Анни постояла, глядя вслед Майкки. Та, пригнувшись и стараясь держаться подальше от разговаривавших женщин, семенила к дому. На углу Майкки еще раз обернулась и помахала рукой. Анни облегченно вздохнула и побежала к окну, к тому самому, из которого они недавно выбирались. Вот и их дверь. Она вошла в комнату и села на стул у окна… Как только мама появилась на пороге, Анни сразу же начала все рассказывать. И еще добавила, что Юлкуска всегда все преувеличивает и часто наговаривает на детей.
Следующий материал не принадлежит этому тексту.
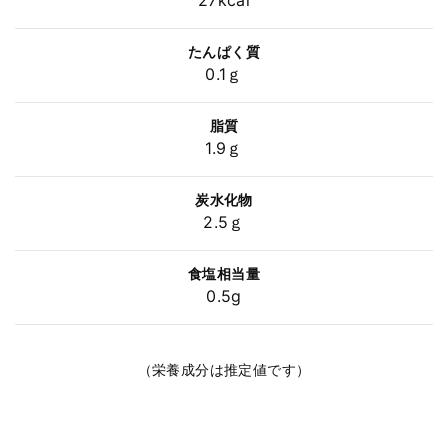
27kcal
たんぱく質
0.1ｇ
脂質
1.9ｇ
炭水化物
2.5ｇ
食塩相当量
0.5g
（栄養成分は推定値です）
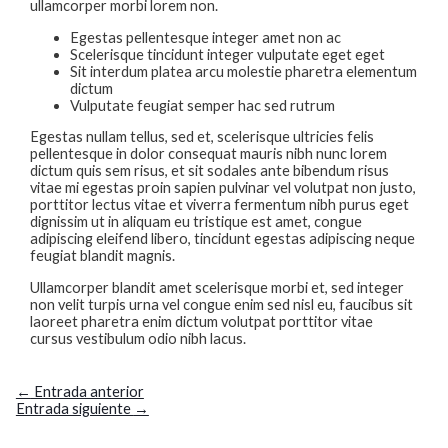
ullamcorper morbi lorem non.
Egestas pellentesque integer amet non ac
Scelerisque tincidunt integer vulputate eget eget
Sit interdum platea arcu molestie pharetra elementum
dictum
Vulputate feugiat semper hac sed rutrum
Egestas nullam tellus, sed et, scelerisque ultricies felis
pellentesque in dolor consequat mauris nibh nunc lorem
dictum quis sem risus, et sit sodales ante bibendum risus
vitae mi egestas proin sapien pulvinar vel volutpat non justo,
porttitor lectus vitae et viverra fermentum nibh purus eget
dignissim ut in aliquam eu tristique est amet, congue
adipiscing eleifend libero, tincidunt egestas adipiscing neque
feugiat blandit magnis.
Ullamcorper blandit amet scelerisque morbi et, sed integer
non velit turpis urna vel congue enim sed nisl eu, faucibus sit
laoreet pharetra enim dictum volutpat porttitor vitae
cursus vestibulum odio nibh lacus.
←
Entrada anterior
Entrada siguiente
→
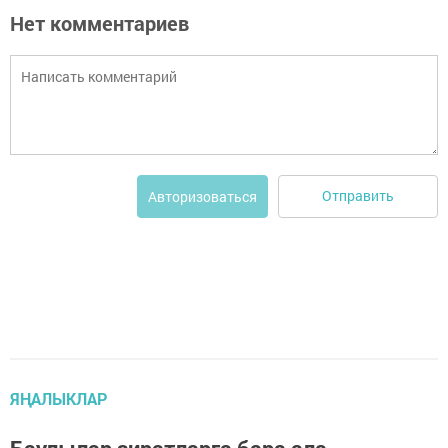
Нет комментариев
Отправить
Авторизоваться
ЯҢАЛЫКЛАР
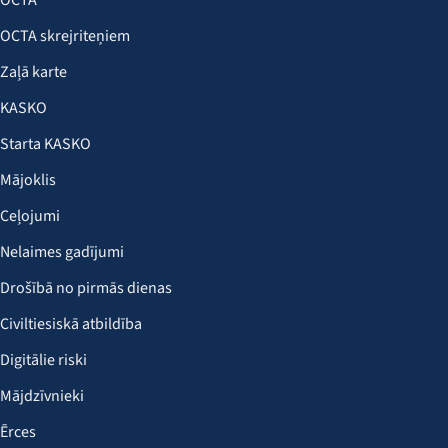
OCTA
OCTA skrejriteņiem
Zaļā karte
KASKO
Starta KASKO
Mājoklis
Ceļojumi
Nelaimes gadījumi
Drošībā no pirmās dienas
Civiltiesiskā atbildība
Digitālie riski
Mājdzīvnieki
Ērces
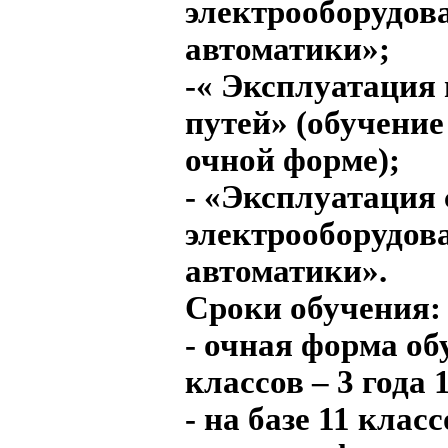
электрооборудова
автоматики»;
-« Эксплуатация
путей» (обучение
очной форме);
- «Эксплуатация 
электрооборудова
автоматики».
Сроки обучения:
- очная форма об
классов – 3 года 
- на базе 11 класс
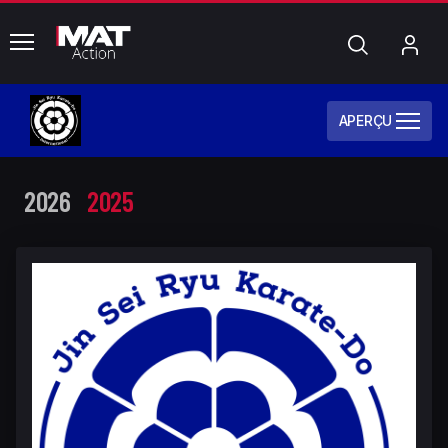
common.menu
Chercher
Mo
com
APERÇU
2026
2025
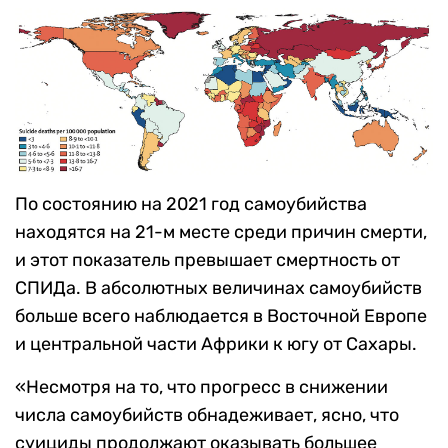
По состоянию на 2021 год самоубийства
находятся на 21-м месте среди причин смерти,
и этот показатель превышает смертность от
СПИДа. В абсолютных величинах самоубийств
больше всего наблюдается в Восточной Европе
и центральной части Африки к югу от Сахары.
«Несмотря на то, что прогресс в снижении
числа самоубийств обнадеживает, ясно, что
суициды продолжают оказывать большее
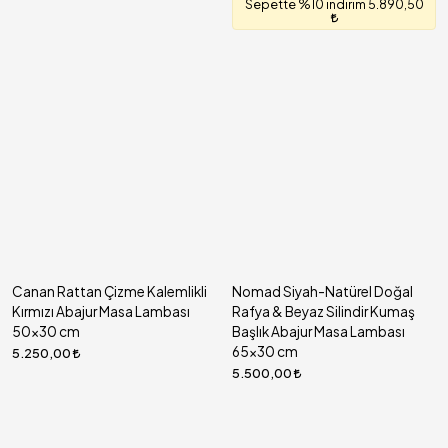
Sepette %10 indirim 5.890,50
Canan Rattan Çizme Kalemlikli
Nomad Siyah-Natürel Doğal
Kırmızı Abajur Masa Lambası
Rafya & Beyaz Silindir Kumaş
50x30 cm
Başlık Abajur Masa Lambası
65x30 cm
5.250,00
5.500,00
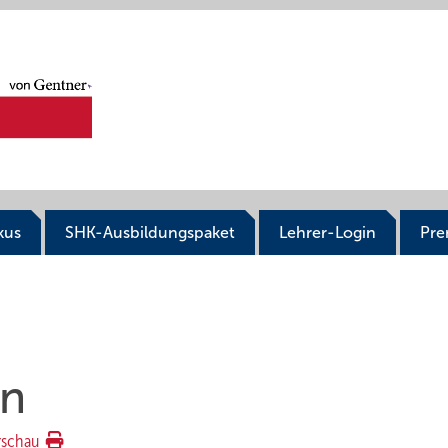
kus
SHK-Ausbildungspaket
Lehrer-Login
Pr
en
rschau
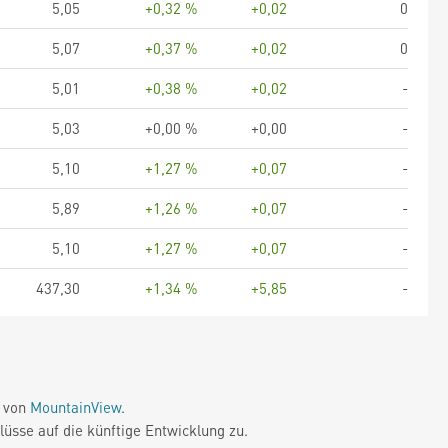
5,05
+0,32 %
+0,02
0
5,07
+0,37 %
+0,02
0
5,01
+0,38 %
+0,02
-
5,03
+0,00 %
+0,00
-
5,10
+1,27 %
+0,07
-
5,89
+1,26 %
+0,07
-
5,10
+1,27 %
+0,07
-
437,30
+1,34 %
+5,85
-
e von
MountainView
.
üsse auf die künftige Entwicklung zu.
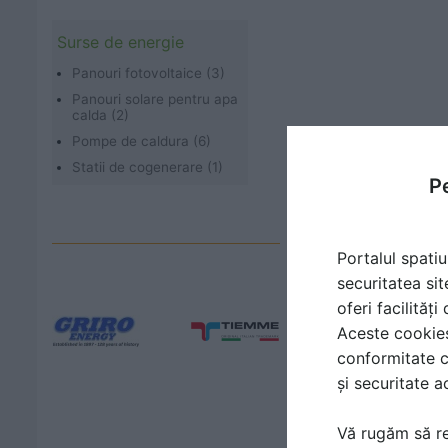
Surse de energie
Panouri fotovoltaice (3)
Panouri solare pentru apa
calda (2)
Pompe de caldura (6)
Statii de cogenerare (1)
Pe
Cei mai noi fu
Portalul spatiu
securitatea sit
oferi facilităț
Aceste cookies 
conformitate c
și securitate a
Vă rugăm să re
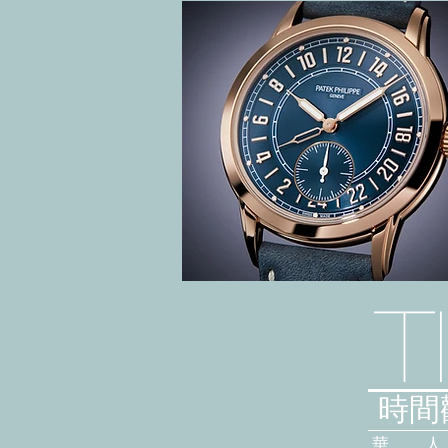
T
時間觀
華 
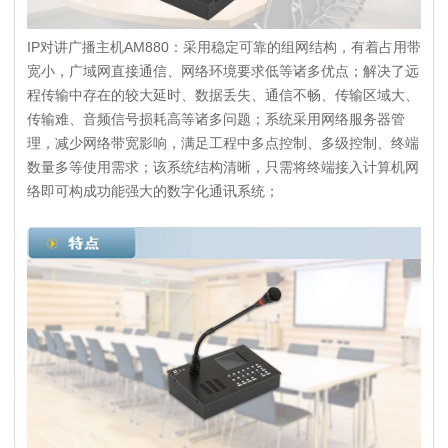
IP对讲广播主机AM880：采用稳定可靠的组网结构，有着占用带
宽小，广域网直接通信、网络环境要求低等诸多优点；解决了远
程传输中存在的较大延时、数据丢失、通信不畅、传输区域大、
传输难、音频信号损耗高等诸多问题；系统采用网络服务器管
理，减少网络带宽影响，满足工程中多点控制、多级控制、终端
数量多等使用需求；该系统结构清晰，只需将终端接入计算机网
络即可构成功能强大的数字化通讯系统；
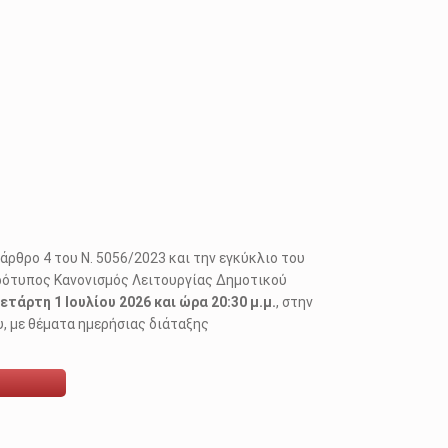
άρθρο 4 του Ν. 5056/2023 και την εγκύκλιο του
‟Πρότυπος Κανονισμός Λειτουργίας Δημοτικού
ετάρτη 1 Ιουλίου 2026 και ώρα 20:30 μ.μ.
, στην
, με θέματα ημερήσιας διάταξης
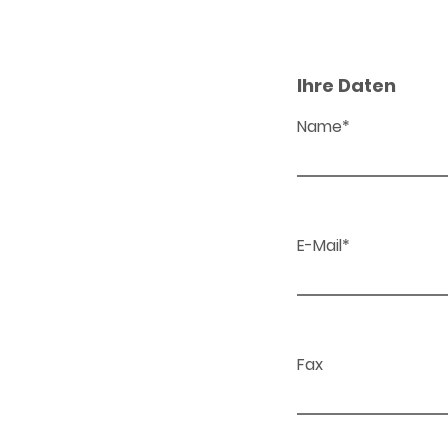
Ihre Daten
Name*
E-Mail*
Fax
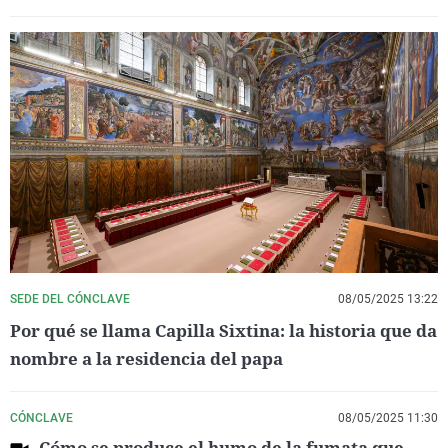
SEDE DEL CÓNCLAVE
08/05/2025 13:22
Por qué se llama Capilla Sixtina: la historia que da
nombre a la residencia del papa
CÓNCLAVE
08/05/2025 11:30
Cómo se produce el humo de la fumata que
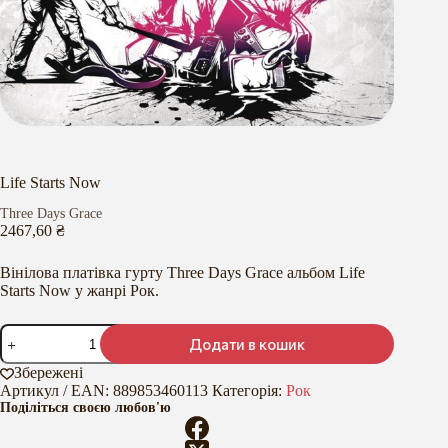
Life Starts Now
Three Days Grace
2467,60
₴
Вінілова платівка гурту Three Days Grace альбом Life
Starts Now у жанрі Рок.
Life
Додати в кошик
Starts
Now
Збережені
кількість
Артикул / EAN:
889853460113
Категорія:
Рок
Поділіться своєю любов'ю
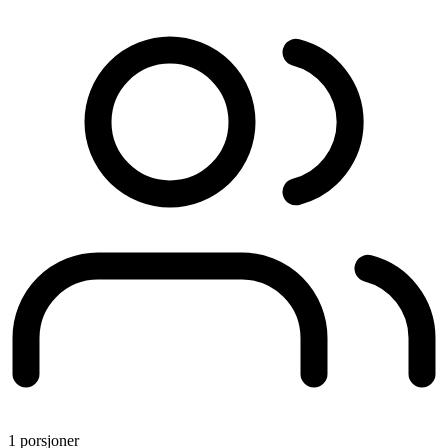
1 porsjoner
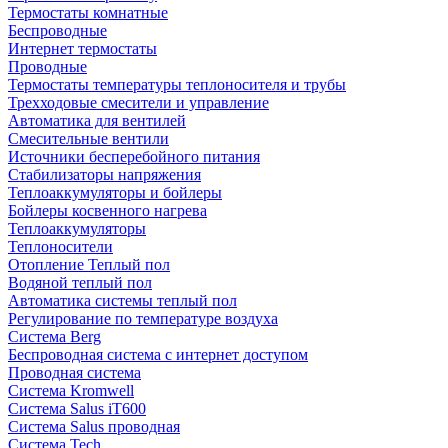
Термостаты комнатные
Беспроводные
Интернет термостаты
Проводные
Термостаты температуры теплоносителя и трубы
Трехходовые смесители и управление
Автоматика для вентилей
Смесительные вентили
Источники бесперебойного питания
Стабилизаторы напряжения
Теплоаккумуляторы и бойлеры
Бойлеры косвенного нагрева
Теплоаккумуляторы
Теплоносители
Отопление Теплый пол
Водяной теплый пол
Автоматика системы теплый пол
Регулирование по температуре воздуха
Система Berg
Беспроводная система с интернет доступом
Проводная система
Система Kromwell
Система Salus iT600
Система Salus проводная
Система Tech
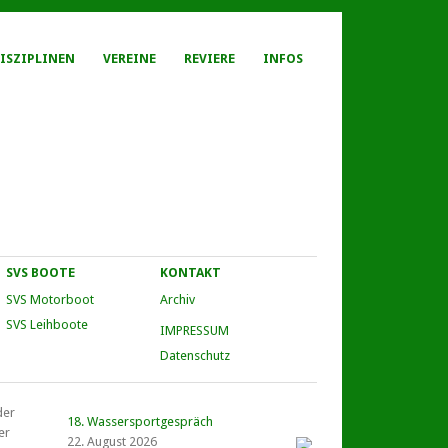
ISZIPLINEN
VEREINE
REVIERE
INFOS
SVS BOOTE
KONTAKT
SVS Motorboot
Archiv
SVS Leihboote
IMPRESSUM
Datenschutz
der
18. Wassersportgespräch
er
22. August 2026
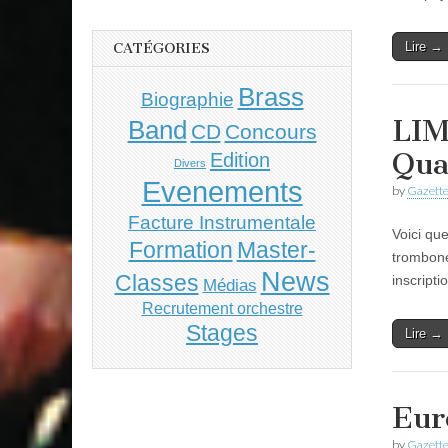
Lire →
CATÉGORIES
Brass
Biographie
LIM
Band
CD
Concours
Qua
Edition
Divers
Evenements
by
Gazette
Facture Instrumentale
Voici qu
Master-
Formation
trombone
News
Classes
inscripti
Médias
Recrutement orchestre
Stages
Lire →
Eur
by
Gazette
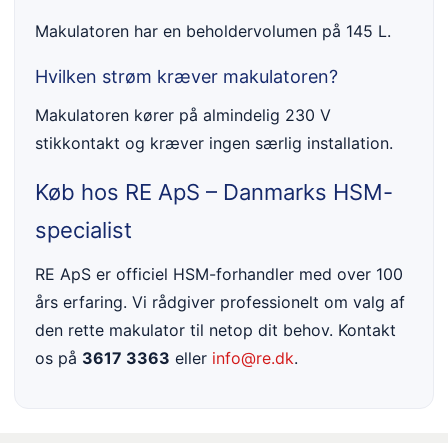
Makulatoren har en beholdervolumen på 145 L.
Hvilken strøm kræver makulatoren?
Makulatoren kører på almindelig 230 V
stikkontakt og kræver ingen særlig installation.
Køb hos RE ApS – Danmarks HSM-
specialist
RE ApS er officiel HSM-forhandler med over 100
års erfaring. Vi rådgiver professionelt om valg af
den rette makulator til netop dit behov. Kontakt
os på
3617 3363
eller
info@re.dk
.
Мама ничего не ответила, она только прикусила губу, увидев, что ее лучшее платье висит над плитой на веревке как жалкая мокрая тряпка.
— И все же я пойду на работу, — сказала Анни. — И как только получу зарплату, сразу же куплю тебе новую пудреницу.
— А вообще-то это платье давно уже по стирке скучало, — сказала мама после недолгого молчания. — Удивительное дело: сходишь, один вечер потанцуешь — и платье сразу же заношено. В зале так душно, такой тяжелый воздух, а руки у мужчин вечно потные.
— А зачем же ты тогда ходишь на танцы? — спросила Анни.
— Ну как зачем? Хоть какая-то радость в жизни. А чего у меня еще хорошего? — сказала мама и присела к столу. — Я ведь такая одинокая женщина. Если бы ты только знала, как мне бывает тоскливо…
И вдруг, совсем неожиданно для Анни, мама уронила голову на стол, на свои скрещенные руки, и горько заплакала. У Анни губы тоже задрожали, она бросилась к матери и обняла ее за шею.
— Когда я вырасту большая, я сделаю так, что к тебе приедут свататься женихи со всего света, и тогда тебе не надо будет больше ходить на эти танцы, — говорила Анни ласковым голосом. — Хорошо? Ага?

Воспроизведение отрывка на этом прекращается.